§ **What you need to do**:
Reproduce the Taft passage below word for word, starting at "Moreover, Taft was" and ending at "on since February.".

Moreover, Taft was either lying or in a state of ignorance when he insisted that “not a single” person had lost his job for political reasons. Dismissals of progressives had been going on since February.

In the manner of counsel holding up exhibits for adjudication, the President read some friendly letters that had passed between him and the Colonel during their rapprochement in the winter of 1910–1911. He cited the addresses and dates of each letter, and even the superscriptions “Personal” and “Confidential.” He claimed to be Roosevelt’s faithful follower, and reviewed his own, professedly liberal executive and legislative record at such length as to cramp the hand of any shorthand scribe. The crowd in the Arena became listless, but livened up as Taft, trembling and sweating, swung to a powerful conclusion:

Mr. Roosevelt ought not to be nominated at Chicago because in such a nomination the Republican Party will violate our most useful and necessary government tradition—that no one shall be permitted to hold a third presidential term.… (
Loud
applause)

Mr. Roosevelt would accept a nomination for a third term on what ground? Not because he wishes it for himself. He has disclaimed any such desire. He is convinced that the American people think that he is the only one to do the job (as he terms it), and for this he is prepared to sacrifice his personal comfort. (
Laughter)
He does not define exactly what the “job” is which he is to do, but we may infer from his Columbus platform it is to bring about a change of the social institutions of the country by legislation and other means.… I need hardly say that
such an ambitious plan could not be carried out in one short four years.[
sic
] … There is not the slightest reason why, if he secures a third term, and the limitation of the Washington, Jefferson, and Jackson tradition is broken down, he should not have as many terms as his natural life will permit. If he is necessary now to the government, why not later?

§ **Given records**:
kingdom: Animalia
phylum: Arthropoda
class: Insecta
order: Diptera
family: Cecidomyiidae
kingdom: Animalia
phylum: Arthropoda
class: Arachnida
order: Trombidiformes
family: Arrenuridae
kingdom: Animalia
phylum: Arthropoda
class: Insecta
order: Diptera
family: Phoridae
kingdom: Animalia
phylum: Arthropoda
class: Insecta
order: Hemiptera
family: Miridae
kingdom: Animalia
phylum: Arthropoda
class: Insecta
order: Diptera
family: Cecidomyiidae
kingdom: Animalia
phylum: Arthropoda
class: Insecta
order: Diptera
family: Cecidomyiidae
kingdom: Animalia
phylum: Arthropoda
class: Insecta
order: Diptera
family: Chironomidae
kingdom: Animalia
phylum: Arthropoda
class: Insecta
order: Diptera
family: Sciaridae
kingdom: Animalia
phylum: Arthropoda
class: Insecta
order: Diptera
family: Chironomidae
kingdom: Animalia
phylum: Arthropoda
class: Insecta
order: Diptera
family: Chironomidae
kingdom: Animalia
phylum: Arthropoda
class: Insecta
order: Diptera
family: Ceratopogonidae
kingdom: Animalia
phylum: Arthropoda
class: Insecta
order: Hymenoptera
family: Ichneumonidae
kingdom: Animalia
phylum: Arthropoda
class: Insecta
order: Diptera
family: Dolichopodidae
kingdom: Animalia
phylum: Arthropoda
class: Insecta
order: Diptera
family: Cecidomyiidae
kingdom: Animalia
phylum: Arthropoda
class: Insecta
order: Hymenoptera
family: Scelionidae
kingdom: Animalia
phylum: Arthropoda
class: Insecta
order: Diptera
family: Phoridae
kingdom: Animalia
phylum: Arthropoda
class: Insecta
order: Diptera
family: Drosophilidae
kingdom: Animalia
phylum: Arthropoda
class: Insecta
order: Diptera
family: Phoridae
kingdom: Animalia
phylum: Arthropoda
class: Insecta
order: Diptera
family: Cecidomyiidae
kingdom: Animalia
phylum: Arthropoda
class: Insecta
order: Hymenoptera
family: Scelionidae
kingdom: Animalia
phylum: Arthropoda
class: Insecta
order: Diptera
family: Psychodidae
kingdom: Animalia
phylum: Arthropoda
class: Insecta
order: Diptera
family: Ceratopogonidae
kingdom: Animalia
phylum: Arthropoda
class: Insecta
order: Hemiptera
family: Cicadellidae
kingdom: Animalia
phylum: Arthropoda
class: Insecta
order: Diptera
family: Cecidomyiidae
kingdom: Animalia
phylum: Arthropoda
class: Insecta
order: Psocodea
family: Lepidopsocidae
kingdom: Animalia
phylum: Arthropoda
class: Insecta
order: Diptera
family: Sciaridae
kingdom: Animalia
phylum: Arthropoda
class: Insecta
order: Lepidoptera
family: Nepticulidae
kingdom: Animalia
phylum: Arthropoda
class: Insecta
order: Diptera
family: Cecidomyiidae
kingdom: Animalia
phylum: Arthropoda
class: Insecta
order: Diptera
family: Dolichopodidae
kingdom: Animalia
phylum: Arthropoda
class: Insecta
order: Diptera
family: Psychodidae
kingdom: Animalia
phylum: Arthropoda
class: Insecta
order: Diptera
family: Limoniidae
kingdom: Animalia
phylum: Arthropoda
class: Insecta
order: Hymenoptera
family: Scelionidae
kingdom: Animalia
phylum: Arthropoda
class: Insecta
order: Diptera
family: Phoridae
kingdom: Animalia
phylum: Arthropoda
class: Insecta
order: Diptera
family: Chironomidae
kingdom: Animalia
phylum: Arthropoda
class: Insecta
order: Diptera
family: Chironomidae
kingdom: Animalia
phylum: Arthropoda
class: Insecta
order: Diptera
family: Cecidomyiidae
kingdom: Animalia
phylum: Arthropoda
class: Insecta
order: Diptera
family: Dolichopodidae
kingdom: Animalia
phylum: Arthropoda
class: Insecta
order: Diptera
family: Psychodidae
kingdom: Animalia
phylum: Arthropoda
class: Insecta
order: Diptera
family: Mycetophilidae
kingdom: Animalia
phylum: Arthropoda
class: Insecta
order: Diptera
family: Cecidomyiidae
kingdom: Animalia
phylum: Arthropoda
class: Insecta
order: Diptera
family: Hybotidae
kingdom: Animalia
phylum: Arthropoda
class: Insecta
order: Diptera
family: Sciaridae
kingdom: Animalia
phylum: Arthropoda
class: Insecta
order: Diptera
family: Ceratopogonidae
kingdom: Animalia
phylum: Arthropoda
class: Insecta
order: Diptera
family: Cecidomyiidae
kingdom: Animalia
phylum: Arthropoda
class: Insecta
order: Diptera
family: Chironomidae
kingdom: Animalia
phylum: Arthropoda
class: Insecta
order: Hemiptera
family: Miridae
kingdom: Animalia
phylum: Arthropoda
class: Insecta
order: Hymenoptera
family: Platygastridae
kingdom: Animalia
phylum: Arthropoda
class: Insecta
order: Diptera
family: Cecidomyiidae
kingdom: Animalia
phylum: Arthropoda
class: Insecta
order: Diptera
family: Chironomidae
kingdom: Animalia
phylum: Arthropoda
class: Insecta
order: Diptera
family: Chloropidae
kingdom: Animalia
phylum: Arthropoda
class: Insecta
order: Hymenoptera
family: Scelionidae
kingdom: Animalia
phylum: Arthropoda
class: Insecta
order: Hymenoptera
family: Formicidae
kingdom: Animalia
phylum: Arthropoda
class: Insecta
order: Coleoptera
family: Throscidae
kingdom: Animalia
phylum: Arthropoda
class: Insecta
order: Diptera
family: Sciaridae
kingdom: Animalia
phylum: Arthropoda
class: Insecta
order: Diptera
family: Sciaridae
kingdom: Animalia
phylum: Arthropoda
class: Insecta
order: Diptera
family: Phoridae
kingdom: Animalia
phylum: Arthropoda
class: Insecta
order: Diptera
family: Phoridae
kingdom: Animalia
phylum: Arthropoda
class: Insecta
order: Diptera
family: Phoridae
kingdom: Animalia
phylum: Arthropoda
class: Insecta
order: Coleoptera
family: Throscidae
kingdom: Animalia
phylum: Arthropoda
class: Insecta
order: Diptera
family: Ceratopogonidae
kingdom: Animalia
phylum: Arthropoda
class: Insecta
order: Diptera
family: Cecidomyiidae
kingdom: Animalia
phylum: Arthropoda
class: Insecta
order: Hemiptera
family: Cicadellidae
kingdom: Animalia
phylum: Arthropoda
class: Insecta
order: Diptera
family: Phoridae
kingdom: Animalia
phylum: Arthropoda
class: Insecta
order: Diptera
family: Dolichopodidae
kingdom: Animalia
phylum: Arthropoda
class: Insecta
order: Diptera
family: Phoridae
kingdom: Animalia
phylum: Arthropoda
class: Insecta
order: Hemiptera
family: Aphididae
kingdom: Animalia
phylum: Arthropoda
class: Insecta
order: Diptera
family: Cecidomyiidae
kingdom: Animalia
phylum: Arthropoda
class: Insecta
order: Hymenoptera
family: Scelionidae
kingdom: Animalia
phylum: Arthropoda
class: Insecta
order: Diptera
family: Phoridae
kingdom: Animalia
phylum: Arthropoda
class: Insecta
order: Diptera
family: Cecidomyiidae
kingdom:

§ **Task solution**:
Moreover, Taft was either lying or in a state of ignorance when he insisted that “not a single” person had lost his job for political reasons. Dismissals of progressives had been going on since February.